Esta inmensa brecha siempre ha existido en la vida, en todo, no es nada nuevo. Palpar tan de cerca el mismo día en un concierto esa diferencia me hizo reflexionar mucho.
¿Quién era más fan de los Stones en ese momento? El del pase VIP que se lo había regalado para su cumpleaños, ¿el que tenía un montón de autógrafos?, ¿el que había recorrido medio mundo para verlos? o ¿el chaval de campo sin dinero?
Aún recuerdo mi primer concierto en el Calderón en 1982, donde todos éramos iguales, era el que más corría, el que se ponía delante, y allí estuve yo, con aquellos globos que me caían sobre la cabeza. También con aquella camiseta de la gira “American Tour 1969” que un amigo de mi madre me trajo de los Estados Unidos y que, por razones muy largas de explicar ahora mismo, está en posesión de un famoso “crítico” musical español.

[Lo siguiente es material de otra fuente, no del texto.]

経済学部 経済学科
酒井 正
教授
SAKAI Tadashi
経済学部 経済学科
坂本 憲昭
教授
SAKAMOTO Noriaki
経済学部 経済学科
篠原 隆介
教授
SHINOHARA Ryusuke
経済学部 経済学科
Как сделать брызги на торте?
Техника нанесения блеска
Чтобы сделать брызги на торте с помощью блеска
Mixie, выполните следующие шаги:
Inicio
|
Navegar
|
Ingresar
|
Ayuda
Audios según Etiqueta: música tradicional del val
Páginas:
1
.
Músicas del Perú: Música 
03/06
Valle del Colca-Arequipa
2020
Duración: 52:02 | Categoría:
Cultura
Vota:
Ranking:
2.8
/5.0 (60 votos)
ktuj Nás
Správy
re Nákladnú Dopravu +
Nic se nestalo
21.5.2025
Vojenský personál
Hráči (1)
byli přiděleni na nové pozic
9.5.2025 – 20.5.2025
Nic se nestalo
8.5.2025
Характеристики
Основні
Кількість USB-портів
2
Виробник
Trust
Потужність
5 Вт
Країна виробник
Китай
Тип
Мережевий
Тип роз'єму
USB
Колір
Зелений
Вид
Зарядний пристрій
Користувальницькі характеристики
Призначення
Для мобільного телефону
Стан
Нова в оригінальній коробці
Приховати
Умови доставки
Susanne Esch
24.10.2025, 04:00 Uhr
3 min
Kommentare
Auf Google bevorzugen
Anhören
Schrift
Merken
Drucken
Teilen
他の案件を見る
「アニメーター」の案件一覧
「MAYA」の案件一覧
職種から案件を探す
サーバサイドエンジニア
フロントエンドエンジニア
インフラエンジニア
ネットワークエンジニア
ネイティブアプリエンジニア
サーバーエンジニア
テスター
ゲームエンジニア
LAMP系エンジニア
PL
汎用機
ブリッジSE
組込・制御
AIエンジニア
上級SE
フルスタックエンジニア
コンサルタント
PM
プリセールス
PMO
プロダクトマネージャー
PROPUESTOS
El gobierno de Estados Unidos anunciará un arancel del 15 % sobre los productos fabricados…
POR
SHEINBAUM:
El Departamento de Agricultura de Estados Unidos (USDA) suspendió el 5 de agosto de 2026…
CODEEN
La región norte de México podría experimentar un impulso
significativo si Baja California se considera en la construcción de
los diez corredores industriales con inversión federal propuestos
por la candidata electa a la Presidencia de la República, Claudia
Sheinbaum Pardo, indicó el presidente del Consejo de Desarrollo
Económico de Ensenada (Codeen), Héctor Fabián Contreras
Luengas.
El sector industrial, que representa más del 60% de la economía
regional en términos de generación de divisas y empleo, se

Conozco a un zumbado sueco que tiene más de 3000 vinilos de los Stones y jamás ha visto en directo a la banda inglesa, ni comprado uno de esos discos por más de 5 euros. También conozco a un controlador de zona azul que ha visto a los Stones 80 veces y no tiene ni un disco de ellos.

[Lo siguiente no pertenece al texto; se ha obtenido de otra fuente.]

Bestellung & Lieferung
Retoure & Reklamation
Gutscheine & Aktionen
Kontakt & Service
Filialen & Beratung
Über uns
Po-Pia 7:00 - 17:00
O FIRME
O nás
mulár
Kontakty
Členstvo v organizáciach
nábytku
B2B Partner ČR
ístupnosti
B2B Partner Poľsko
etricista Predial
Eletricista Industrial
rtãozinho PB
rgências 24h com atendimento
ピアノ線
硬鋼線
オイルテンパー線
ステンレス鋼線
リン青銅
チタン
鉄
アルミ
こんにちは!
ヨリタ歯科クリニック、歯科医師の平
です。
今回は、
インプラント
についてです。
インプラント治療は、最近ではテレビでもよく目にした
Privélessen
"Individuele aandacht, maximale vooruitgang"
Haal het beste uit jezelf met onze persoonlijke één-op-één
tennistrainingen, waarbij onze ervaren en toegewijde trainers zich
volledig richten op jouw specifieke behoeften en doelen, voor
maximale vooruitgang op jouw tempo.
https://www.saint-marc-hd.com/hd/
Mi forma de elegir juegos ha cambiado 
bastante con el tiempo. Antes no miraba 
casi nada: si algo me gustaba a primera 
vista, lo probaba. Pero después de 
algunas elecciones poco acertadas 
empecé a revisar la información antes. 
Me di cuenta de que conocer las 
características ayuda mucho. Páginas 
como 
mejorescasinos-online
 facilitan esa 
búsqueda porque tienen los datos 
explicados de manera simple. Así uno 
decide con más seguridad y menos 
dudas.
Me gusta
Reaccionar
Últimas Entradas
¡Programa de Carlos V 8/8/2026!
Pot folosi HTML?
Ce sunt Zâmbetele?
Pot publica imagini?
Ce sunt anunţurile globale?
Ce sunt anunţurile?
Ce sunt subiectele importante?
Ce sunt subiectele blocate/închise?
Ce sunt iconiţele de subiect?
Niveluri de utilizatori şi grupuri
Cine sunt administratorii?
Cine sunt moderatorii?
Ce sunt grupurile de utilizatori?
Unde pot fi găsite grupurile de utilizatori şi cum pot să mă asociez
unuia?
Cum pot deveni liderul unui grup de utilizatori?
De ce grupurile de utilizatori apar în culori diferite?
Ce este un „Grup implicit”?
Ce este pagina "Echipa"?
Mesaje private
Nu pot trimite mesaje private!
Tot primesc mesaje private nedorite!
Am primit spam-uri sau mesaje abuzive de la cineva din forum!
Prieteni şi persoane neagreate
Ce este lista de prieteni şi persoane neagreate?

Todos ellos son fans, como he dicho en mi crónica del concierto, todos fueron gente maja y con la que fue un placer hablar.
Pero aquel chaval, para mí, se ganó esa “supuesta” competición de ser el más fanático del grupo. Una competición en la que los participantes a veces competimos sin darnos cuenta de que estamos compitiendo. Hasta yo mismo caigo muchas veces en esa trampa del, ¡yo tengo esto y he estado con este!

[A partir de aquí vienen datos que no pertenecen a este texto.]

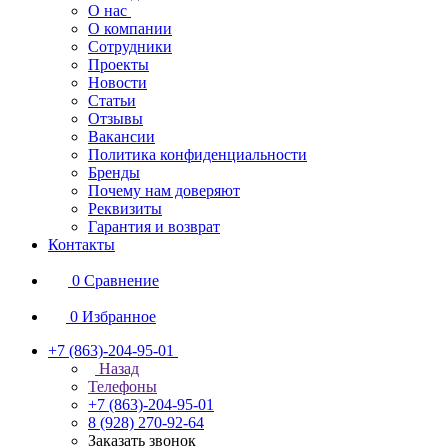
О нас
О компании
Сотрудники
Проекты
Новости
Статьи
Отзывы
Вакансии
Политика конфиденциальности
Бренды
Почему нам доверяют
Реквизиты
Гарантия и возврат
Контакты
0
Сравнение
0
Избранное
+7 (863)-204-95-01
Назад
Телефоны
+7 (863)-204-95-01
8 (928) 270-92-64
Заказать звонок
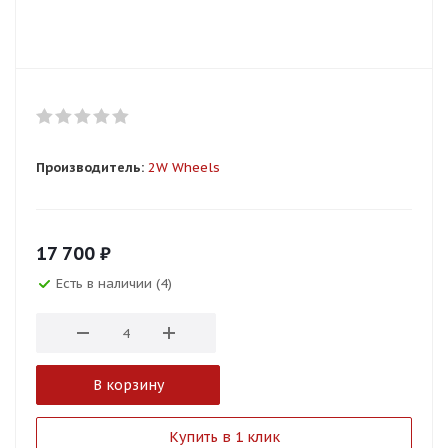
Производитель:
2W Wheels
17 700
₽
Есть в наличии (4)
В корзину
Купить в 1 клик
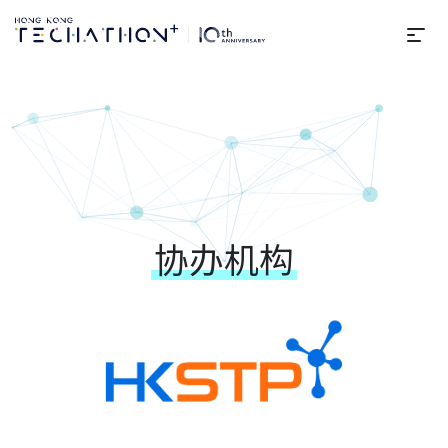
选
协办机构及夥伴 | 第10届Hong K
协办机构及夥伴
协办机构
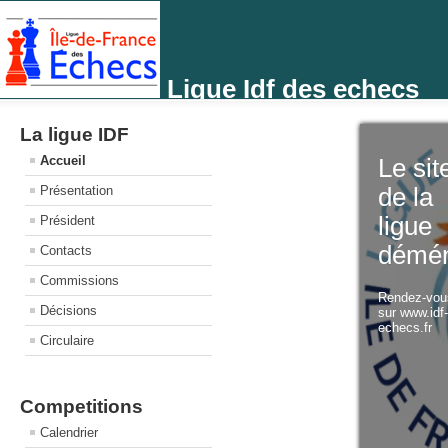
Ligue Idf des echecs
La ligue IDF
Accueil
Le sit
Présentation
de la
ligue
Président
démé
Contacts
Commissions
Rendez-vo
Décisions
sur www.idf
echecs.fr
Circulaire
Competitions
Calendrier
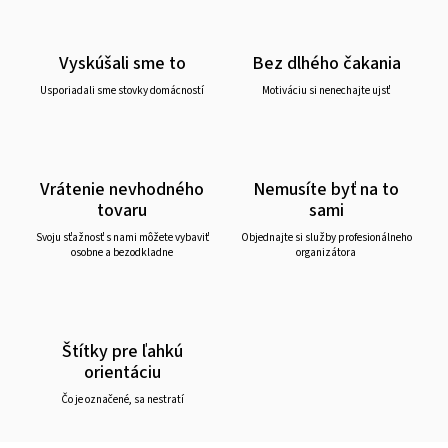
Vyskúšali sme to
Bez dlhého čakania
Usporiadali sme stovky domácností
Motiváciu si nenechajte ujsť
Vrátenie nevhodného
Nemusíte byť na to
tovaru
sami
Svoju sťažnosť s nami môžete vybaviť
Objednajte si služby profesionálneho
osobne a bezodkladne
organizátora
Štítky pre ľahkú
orientáciu
Čo je označené, sa nestratí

Sí, es pasión, pero hay que tener cierto cuidado. La industria ha dejado que el rock se convierta en algo elitista; desde esas cajas de reediciones a precios prohibitivos que dejan a más de uno soñando con poseerlas, a esa manera de ir separando al público según su poder adquisitivo. Repito, siempre fue así en todo, pero en el rock and roll, me duele más. Y no es culpa de los grupos, ni de los que se lo pueden permitir, si no de la maquinaria en la que se ha convertido el escuchar R’n’R. Llegando a extremos tan ridículos como los Meet and Greet de Kiss, que te cobran 750 dólares por hacerte una foto con la banda ¡tras una barrera de vidrio!
Qué lejos estamos del espíritu del rock and roll, de la gente corriendo para coger mejor sitio, o de esperar la salida del nuevo trabajo de tu grupo favorito sin tener que estar reflexionando sobre con qué edición te vas a poder permitir cobrar.
Menos mal que la música es eterna e inalterable y ella, cuando suena, suena igual para todos y en definitiva todos somos fans.